Keine Gleichstellung auf Länderebene
Die für behinderte Menschen wichtigen Materien wie etwa Baurecht, Schulrecht, Beförderungswesen, fallen überwiegend in Landeskompetenz und sind ausdrücklich vom Diskriminierungsschutz des Entwurfes nicht umfasst; der bloße Hinweis in den Erläuterungen auf - vielleicht irgendwann - abzuschließende Vereinbarungen gem. Art. 15a B-VG ist völlig unzureichend für die Gewährleistung eines umfassenden österreichweiten Behindertengleichstellungssystems.

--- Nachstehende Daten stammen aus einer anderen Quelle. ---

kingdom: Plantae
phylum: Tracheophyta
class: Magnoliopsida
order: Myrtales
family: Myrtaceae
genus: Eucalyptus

Der Bereich barrierefreies Bauen, der in die Gesetzgebung der Länder fällt, fehlt ebenso wie der Bereich öffentlicher Verkehr oder Integration in Schule und Berufsausbildung. Die barrierefreien Nutzung bei Um- und Neubauten im gesamten öffentlichen Bereich inklusive des öffentlichen Verkehrs und der Verkehrsflächen bedarf der gesetzlichen Sichergestellung.

 

So erklärt sich der OBDS solidarisch mit den Forderungen von BIZEPS, Selbstbestimmt Leben Österreich, Integration:Österreich und dem Österreichischen Gehörlosenbund und lehnt den Begutachtungsentwurf des Behindertengleichstellungsgesetzes in der vorliegenden Fassung vom 28.7.2004 ab, da wesentliche oben genannte Punkte, wie ein klares Bekenntnis zur Integration in sämtlichen Bereichen des Lebens, eine Definition zur Barrierefreiheit und entsprechende Fristen um Diskriminierungen abzuschaffen bzw. hintanzustellen, darin fehlen.

Unser gemeinsames Ziel ist ein Gleichstellungsgesetz mit einklagbaren Rechten und kein Alibientwurf.

Wenn die Gleichstellung behinderter Frauen und Männer der Republik Österreich mit Gemeinden, Ländern und dem Bund tatsächlich ein Anliegen ist, dann muss ein neuer Entwurf vorgelegt werden

Wir fordern weitere eingehende Diskussionen - vor allem mit Betroffenen - und halten auch eine Weiterarbeit ohne Einbeziehung der anderen Bundesministerien und der Bundesländer für nicht zielführend.

Wir fordern ein Behindertengleichstellungsgesetz, das seinen Namen verdient und die gleichberechtigte und chancengleiche Teilhabe von Menschen mit Behinderungen gewährleistet und ein selbstbestimmtes Leben ermöglicht. Ein Antidiskriminierungsgesetz alleine ist unzureichend.

 

Für den OBDS:

 

DSA Mag. Judith Haberhauer-Stidl

Geschäftsführerin des OBDS

 

Ergeht in 25-facher Ausfertigung und per e-mail an das Präsidium des Nationalrates, sowie per post und per e-mail an das BMSG.